Sunday, January 22, 2012

Don't Pedestalize Me!


A rather awkward and uncomfortable side to this life is the “pedestalization” which we undergo as missionaries. During a refreshing and grounded conversation with two visitors, both volunteers who survived the earthquake and have returned since to work, we spoke of how we have all reacted adversely to the near-idolization we have all experienced. It is a disturbing phenomenon, though understandable, as I have certainly fallen guilty of the same type of thinking, about friends and popular personalities.  During my visit home, I heard many say, “I could never do what you do – I think it is amazing and you are amazing!” or the like. One aspect of that statement is true – the work in which I have the privilege of participating is truly amazing and awe-inducing. But I must disagree with the other two parts of the comment!

To those who think that they could “never” do what I am doing – all I ask is that you respond to the urging that is in your heart to serve in whatever capacity God is calling you to. I am a firm believer that we are given the grace to do exactly what is asked of us in the moment, whether it is working in the orphanages and hospitals of Haiti or caring for the home you live in, cooking dinner for your family; whether it is working long hours at your chosen profession or spending the day in prayer or meditation within the confines of your room, whether creating the best artwork you can or diligently working a difficult job to provide for those you love. The fact is that if you are responding to or pursuing the desire of your heart, if you are doing what you believe is right, and if you are determined to leave the world changed a bit for the better, then you are doing the exact same thing I am doing. The ways that our lives and gifts are used are different, but are no less important if spent within the same few square miles, versus the corners of the world. I remember holding myself to a ridiculous standard, believing that there was no mission or profession as noble as that of international missions, and that any job I might look for in the States would not be enough for God to be satisfied with me. What a lie! I have had the privilege of working in the developing world for many years since my first college graduation 12 years ago, but just as critical was my summer working as a home health care aide, caring for a woman with post-polio syndrome and spending hours each night making her comfortable. Just as important was learning to host at a restaurant, or learning good customer service at a local bread franchise, or cleaning the bathrooms at a medical office.

During the four years I spent working at an elite hospital, caring for critically ill children and their families, I still had yearnings for international work, but thank goodness I was able to begin learning from my little patients and their absolutely heroic parents. Their mission was to love their little children through perilous surgery and recovery, with potentially years of chronic illness. For some it became sharing their grief publicly and reaching others with an excruciating legacy. Over and over and over again in my mind and heart, I could observe how personal each individual's mission is meant to be. And just as important to one family member as the nurse caring for their child, might be the cleanliness of the room or the quality of the food or the freshness of clean blankets or sheets, or the availability of a particular toy or movie, or the heat or cold in the room, or the smile on the face of the person transporting them to surgery. These aspects of patient care had nothing to do with how good of a nurse I was – they were provided by people perhaps seen as behind the scenes or brushed off without a second thought.

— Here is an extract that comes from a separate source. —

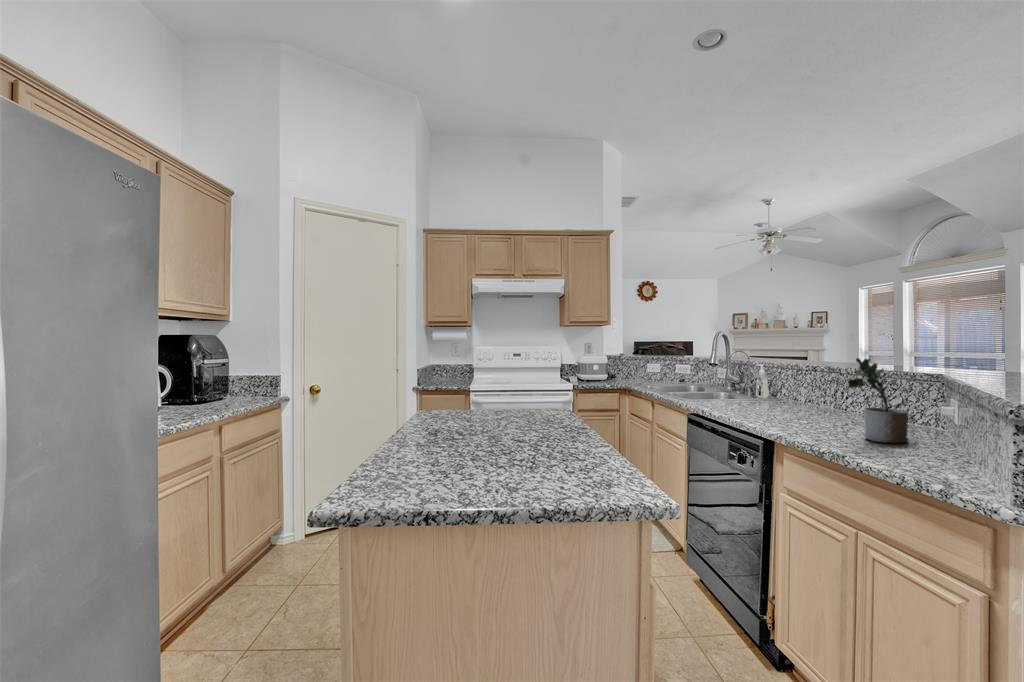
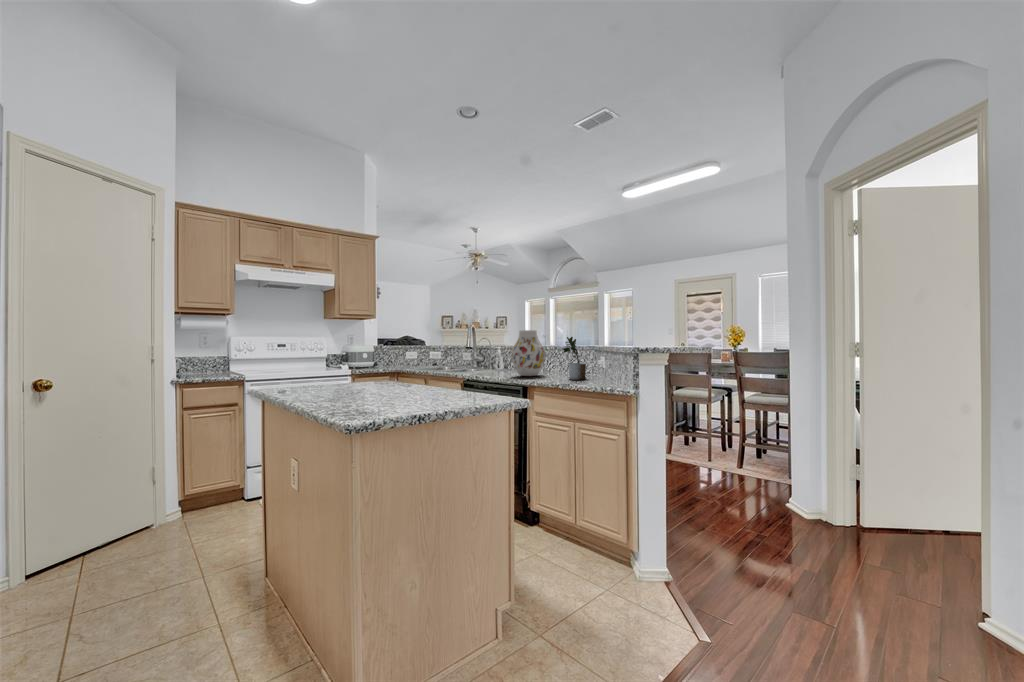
vase: none [757,343,824,420] -> present [511,330,545,376]

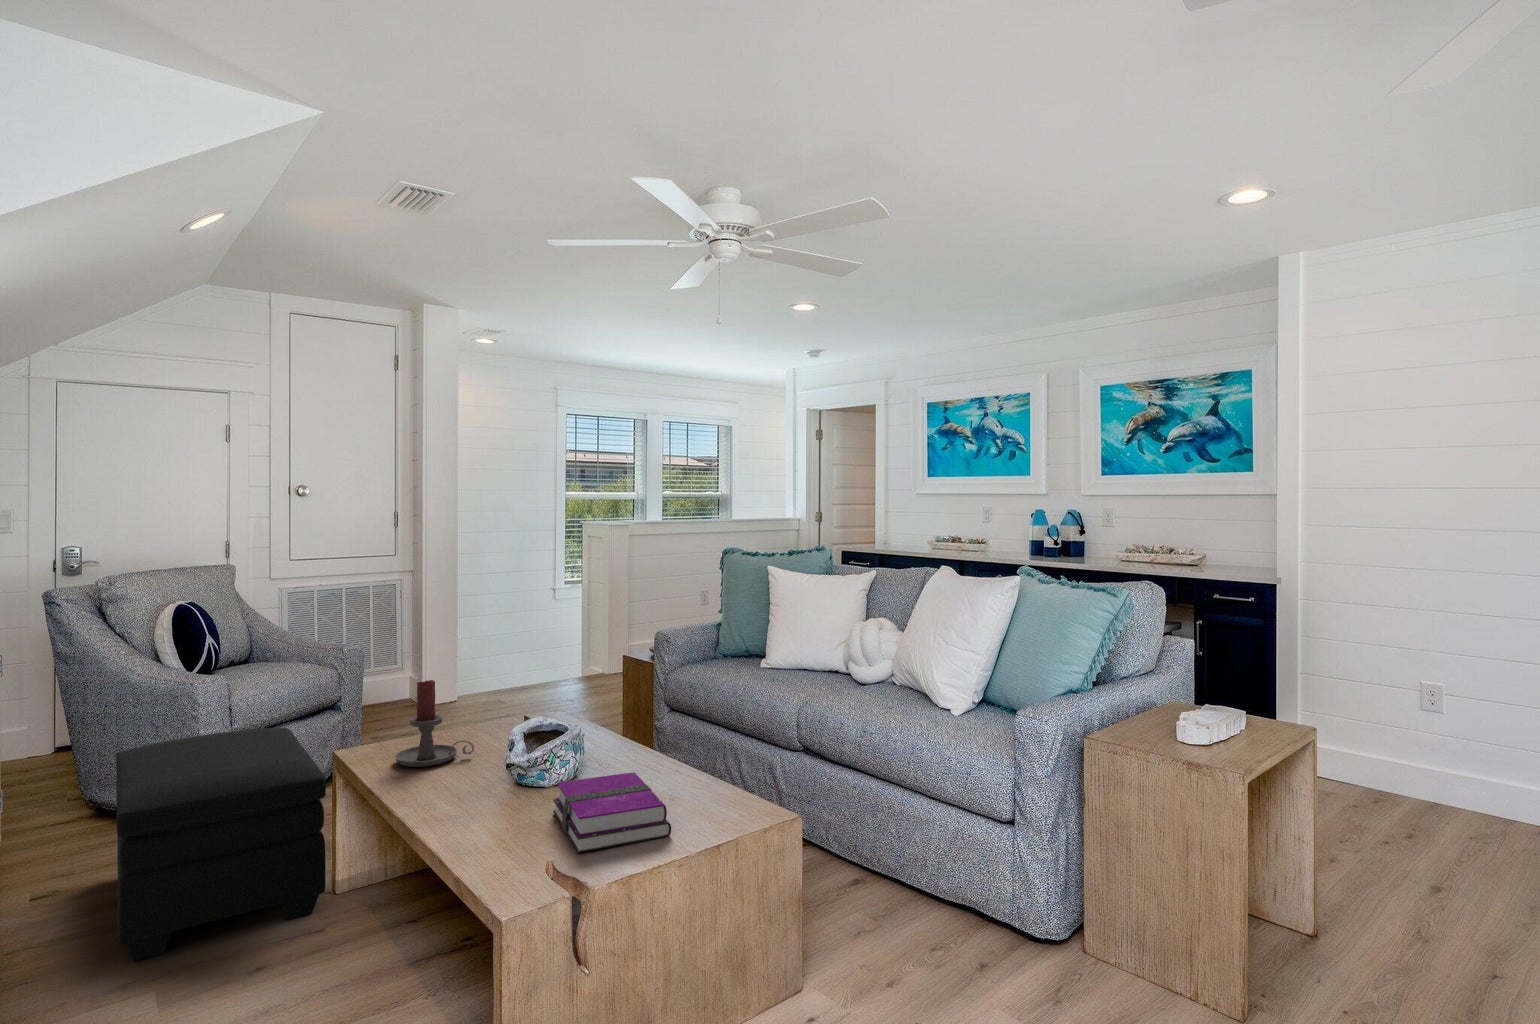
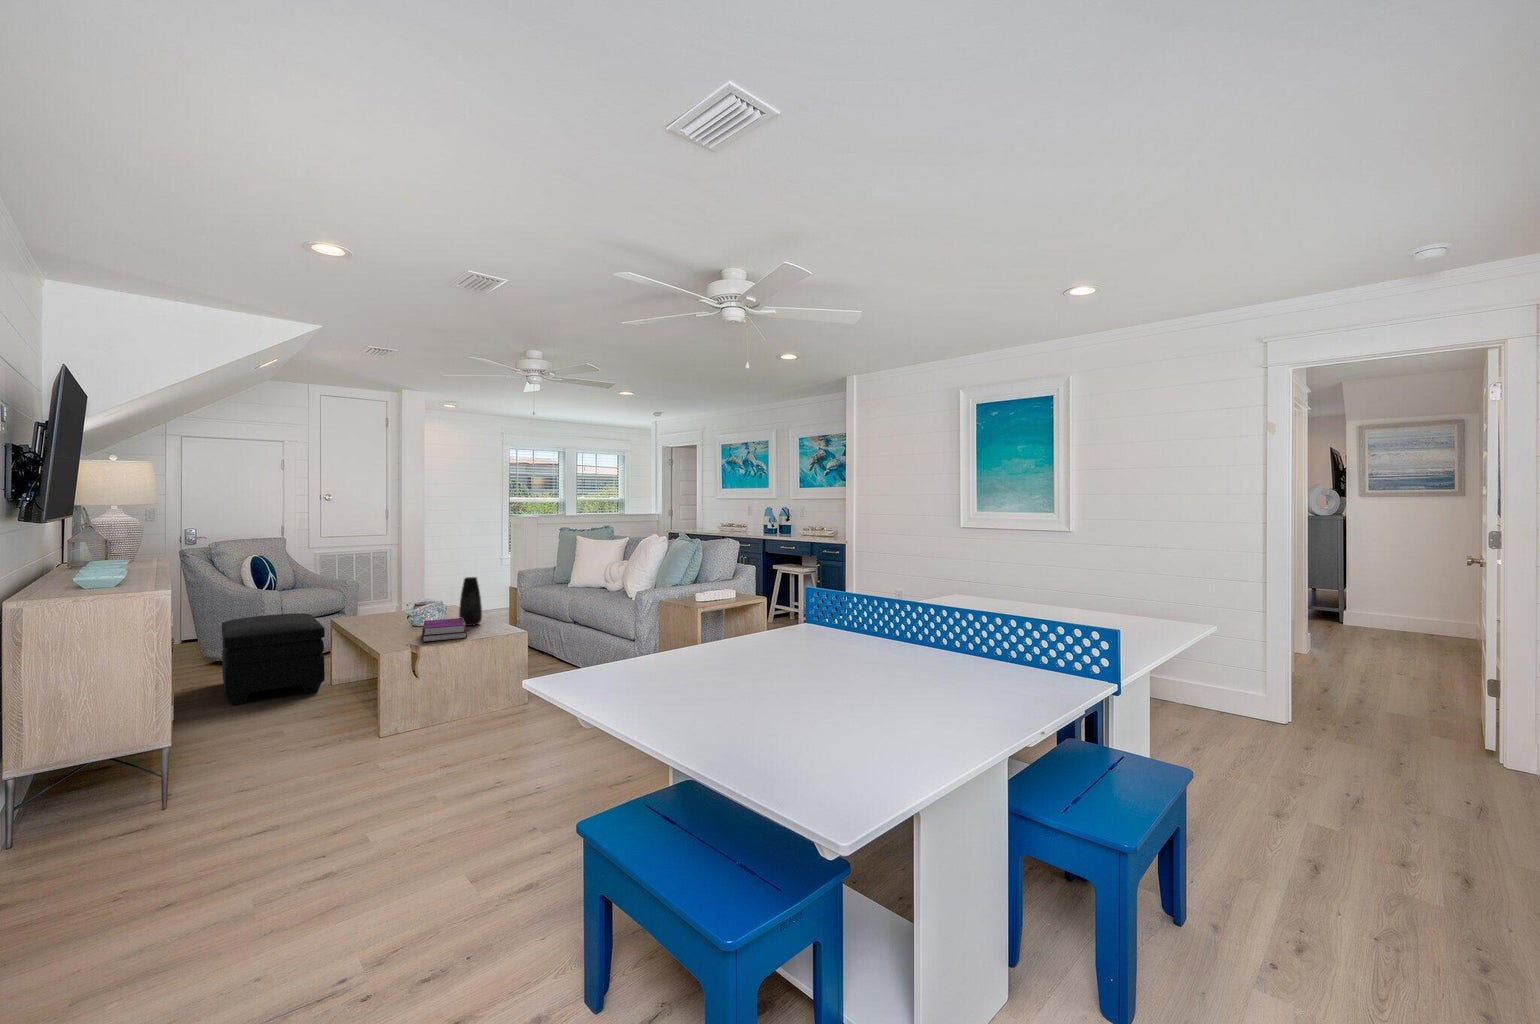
vase: none [616,671,661,783] -> present [459,577,482,626]
candle holder: present [395,680,474,767] -> none [360,584,399,624]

And to the third part of the statement – the “you are amazing” part – it could not be more untrue! As my fellow volunteers and I will gladly attest and willingly admit, we are sorely human, the weakest of the weak. I have negative thoughts, I have experienced depression and given in to despair, I complain, I doubt my abilities, I am sure I annoy my roommate, (though she is too kind to say anything), I miss the creature comforts of home, I obsess over what I will wear to work (yes, even here!), and I could go on indefinitely about my negative attributes. We are all usually good at doing so. The underlying wonderful gift in this situation we must be willing to recognize is that we are inherently weak and imperfect, but we are given a remarkable opportunity. We are entrusted with the formidable task and responsibility of living this life in the service of others. This much may go against the popular grain of “looking out for Number One,” which seems to be the trend. But I can assure you that when, in spite of (or even because of) my weakness and acknowledged ineptness, I step forward in solidarity and choose to humbly walk in acceptance of my imperfection, a perfect love can be demonstrated through me. That is the amazing part – the Power that works through imperfect, fragile people and affects transformation in minds, hearts and lives. The Power that changes the world.